Allah'a din öğretmeye kalkar münafıklar özellikleri budur. Yani şeytan gibi Allah'tan daha üstün olduklarına inanırlar. Enaniyet ve azametleri çok büyük olur şeytan tarzında. Kuran ayetlerini öğrenir fakat Müslümanlara karşı kullanmak için öğrenir kendi kafasıyla. Bir kısmını kendine ayırır, bir kısmını kullanır. Yani çıkarına uygun şekle getirmeye gayret eder. Onun için, şeytani bir oluşum olduğu için dikkatli bir mücadele gerekiyor münafıklarla. İşte o dikkat açıklığı da makbul bir sevap yüksekliği meydana getiriyor. Yoksa mesela küfür ordusu çıkmış, gidiyorsun sen savaşıyorsun. Bu düz bir mücadele. Ama münafıkla mücadelede ince akıl gerekiyor, detay gerekiyor. Sabırlı, iradeyle uzun bir mücadele gerekiyor. Bir anda münafıkları tepelemek, yok etme öyle bir şey yok.
Hatta bak Peygamber Efendimiz (sav) ellemedi münafıkları. O 300 münafık kaldı. Ama Müslümanları çok diri tuttu onlar. Yoksa atalete düşüyorlar. Mesela Peygamber (sav) cumada toplanıyor, bırakıp çekip gidiyorlar falan. Ama münafıkları gördükten sonra Peygamber (sav)’e bağlılıkları acayip arttı. Bir ihtimal Peygamberimiz(sav) kasten ellememiş olabilir onları. Yani teşvik edici olduğu için, Peygamber (sav)’ın etrafında onları kilitlediği için kasten ellememiş olabilir.

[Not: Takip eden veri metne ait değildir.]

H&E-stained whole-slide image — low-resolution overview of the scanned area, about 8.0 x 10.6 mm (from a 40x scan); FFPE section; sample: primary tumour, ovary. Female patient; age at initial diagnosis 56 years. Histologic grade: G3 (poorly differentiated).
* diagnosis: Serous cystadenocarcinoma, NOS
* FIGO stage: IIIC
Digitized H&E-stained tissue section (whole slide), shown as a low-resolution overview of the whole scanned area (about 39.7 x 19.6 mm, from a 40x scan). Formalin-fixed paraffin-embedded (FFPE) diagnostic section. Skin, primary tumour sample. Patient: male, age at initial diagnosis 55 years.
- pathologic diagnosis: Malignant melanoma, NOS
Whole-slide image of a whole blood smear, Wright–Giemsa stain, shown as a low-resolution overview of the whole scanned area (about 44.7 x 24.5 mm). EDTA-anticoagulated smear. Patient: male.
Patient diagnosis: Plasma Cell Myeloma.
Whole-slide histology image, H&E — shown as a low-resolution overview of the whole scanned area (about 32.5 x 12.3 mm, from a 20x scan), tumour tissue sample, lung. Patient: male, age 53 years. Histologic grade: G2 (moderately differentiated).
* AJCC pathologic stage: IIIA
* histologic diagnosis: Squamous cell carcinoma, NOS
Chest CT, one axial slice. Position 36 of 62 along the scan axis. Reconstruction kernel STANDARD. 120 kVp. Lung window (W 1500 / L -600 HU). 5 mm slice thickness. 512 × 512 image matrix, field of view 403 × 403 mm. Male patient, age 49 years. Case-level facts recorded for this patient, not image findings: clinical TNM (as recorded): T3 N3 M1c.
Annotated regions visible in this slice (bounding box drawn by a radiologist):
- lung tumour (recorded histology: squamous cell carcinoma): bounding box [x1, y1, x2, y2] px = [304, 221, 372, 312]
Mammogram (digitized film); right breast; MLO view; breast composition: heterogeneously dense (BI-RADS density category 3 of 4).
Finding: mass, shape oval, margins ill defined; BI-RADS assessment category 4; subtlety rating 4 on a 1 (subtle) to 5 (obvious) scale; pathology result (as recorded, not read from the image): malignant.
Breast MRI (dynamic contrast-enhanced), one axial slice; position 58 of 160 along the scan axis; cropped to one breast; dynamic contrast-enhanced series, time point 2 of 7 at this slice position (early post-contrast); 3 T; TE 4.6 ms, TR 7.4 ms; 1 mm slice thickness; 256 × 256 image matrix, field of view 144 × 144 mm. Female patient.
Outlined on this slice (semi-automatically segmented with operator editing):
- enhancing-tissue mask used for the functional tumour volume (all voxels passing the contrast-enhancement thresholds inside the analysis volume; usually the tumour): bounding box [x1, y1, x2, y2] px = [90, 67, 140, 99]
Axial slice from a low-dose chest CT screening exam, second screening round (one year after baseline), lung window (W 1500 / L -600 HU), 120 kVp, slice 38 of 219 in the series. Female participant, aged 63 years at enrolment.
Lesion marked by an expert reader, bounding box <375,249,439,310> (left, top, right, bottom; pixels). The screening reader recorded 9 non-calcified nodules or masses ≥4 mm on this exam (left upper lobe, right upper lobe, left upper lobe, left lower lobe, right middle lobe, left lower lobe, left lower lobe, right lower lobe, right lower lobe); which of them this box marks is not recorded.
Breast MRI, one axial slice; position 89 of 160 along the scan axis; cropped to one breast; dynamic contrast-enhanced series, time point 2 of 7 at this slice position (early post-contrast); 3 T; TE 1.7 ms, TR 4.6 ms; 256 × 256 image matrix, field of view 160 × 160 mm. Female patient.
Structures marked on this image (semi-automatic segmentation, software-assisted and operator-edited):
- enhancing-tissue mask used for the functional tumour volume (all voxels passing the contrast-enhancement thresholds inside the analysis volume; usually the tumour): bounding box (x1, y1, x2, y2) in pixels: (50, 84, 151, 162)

Ama şimdi de ahir zamandayız tabii. O münafık ruhu, o şeytani münafık ruhun şeytanları bu sefer yeni iblislerin içine girdi. Yani yeni ölülerin içerisine girdi aynı şeytan. O devrin şeytanları, yani şeytanda biliyorsunuz ömür uzun oluyor. Yani 1500 yıl, 2000 yıl yaşarlar. Uzun ömürlü oluyorlar. Şimdi aynı şeytanlar, Hz. Ali (kv)'yi şehit eden, Ömer (ra)’ı şehit eden, Resulullah (sav)’e karşı mücadele eden o 300 kişiyi şey yapan şeytanlar, şu an yine aynı görevdeler. Yine ölüleri buldular, onların içine girdiler bu sefer. Ama bu sefer seyredin, 2023'lere bakın, 2027'lere bakın, ne demek dediğimi anlayacaksınız.